2. Vidhyadhar, the appellant before us, who shall hereinafter be referred to as plaintiff, had instituted a suit against the respond­ents, who shall hereinafter be referred to as defendant Nos. 1 and 2 respectively, for redemption of the mortgage by conditional sale or in the alternative for a decree for specific performance of the contract for repurchase which was decreed by the trial Court on 29.4.1975. The decree was upheld by the Lower Appellate Court by its judgment dated 28.9.1976 but the High Court, by the impugned judgment dated 3.5.1991, set aside both the judgments and passed a unique order to which a reference shall be made presently in this judgment. The plaintiff is in appeal before us.

3. The property in dispute is 4.04 acres of land of survey plot No. 15 of Kasba Amdapur, District Buldana. The whole area of survey plot No. 15 is 16.09 acres and except the land in dispute, namely, an area of 4.04 acres, the entire land is in possession of the plaintiff. Defendant No. 2 was the owner of the whole Plot No. 15. On 24th of March, 1971, he executed a document styled as “Kararkharedi” in favour of defendant No. 1 for a sum of Rs. 1500/- and delivered possession thereof to the latter. There was a stipulation in the document that if the entire amount of Rs. 1500/- was returned to defendant No. 1 before 15th of March, 1973, the property would be given back to defendant No. 2.

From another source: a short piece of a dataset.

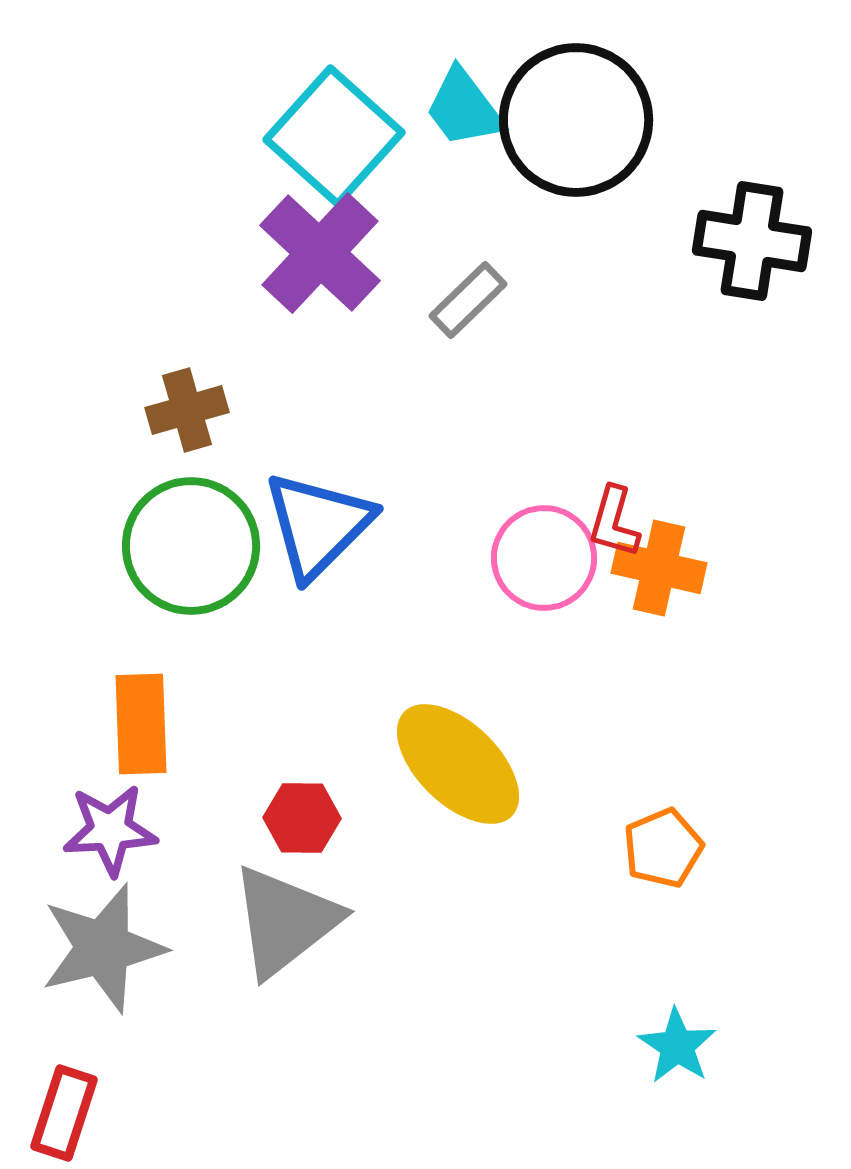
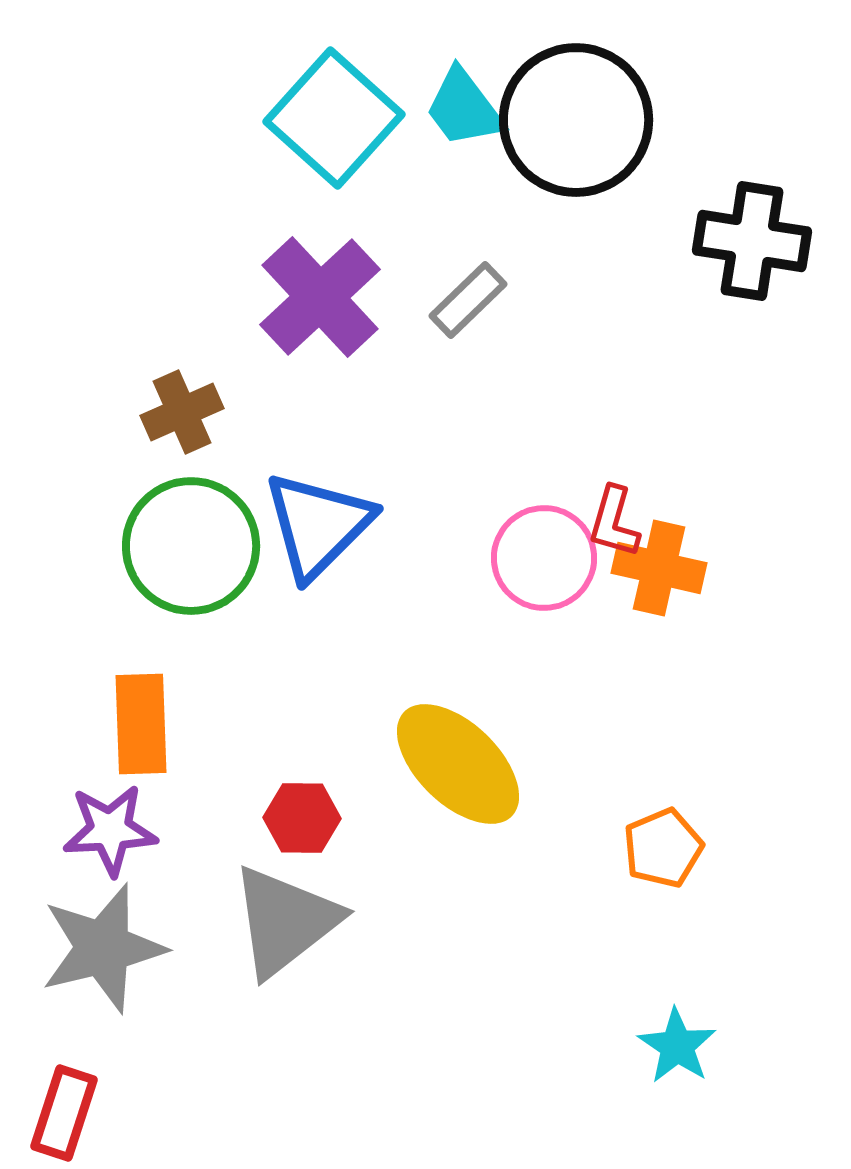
cyan square: moved 18 px up
purple cross: moved 44 px down; rotated 4 degrees clockwise
brown cross: moved 5 px left, 2 px down; rotated 8 degrees counterclockwise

4. This land was subsequently transferred by defendant No. 2 in favour of the plaintiff for a sum of Rs. 5,000/- by a registered sale deed dated 19.6.1973. After having obtained the sale deed, the plaintiff filed the aforesaid suit in which it was given out that defendant No. 2 had offered the entire amount to defendant No. 1 but the latter did not accept the amount and, therefore, defendant No. 2 had to send it by money order on 7.6.1973 which was refused by defendant No. 1. A notice, dated 5.6.1973, had also been sent by defendant No. 2 to defendant No. 1. It was pleaded that since the document, executed by defendant No. 2 in favour of defendant No. 1, was a mortgage by condi­tional sale, the property was liable to be redeemed. It was also pleaded in the alternative that if it was held by the Court that the document did not create a mortgage but was an out and out sale, the plaintiff as transferee of defendant No. 2, was entitled to a decree for reconveyance of the property as defendant No. 2 had already of­fered the entire amount of sale consideration to defendant No. 1 which, the latter, had refused and which amount the plaintiff was still prepared to offer to defendant No. 1 and was also otherwise ready and willing to perform his part of the contract.

5. Defendant No. 2 admitted the whole claim of the plaintiff by filing a one-line written statement in the trial Court. But defendant No. 1 contested the suit and pleaded that the document in his favour was not a mortgage by conditional sale but was an out and out sale and since the amount of consideration had not been tendered within the time stipulated therein, the plaintiff could not claim reconveyance of the property in question. The trial Court framed the following issues:-

“1. Does the plaintiff prove that the defendant No. 2 mortgaged the suit field with the defendant No. 1 for Rs. 1500/- on 24.3.71?

2. Does the plaintiff prove that the suit field was purchased by him from the defendant No. 2 for Rs. 5,000/- on 19.6.73?

3. Is the plaintiff entitled to redeem the mortgage executed by the defendant No. 2 in favour of defendant No. 1?

4. Was the defendant No. 2 ready and willing to repurchase the suit field prior to 15.3.71?

5. Is the plaintiff entitled to claim retransfer of the suit field from the defendant No. 1?

6. Relief and costs?”

6. The finding on issue No. 1 was that defendant No. 2 had mortgaged the land in question to defendant No. 1 for Rs.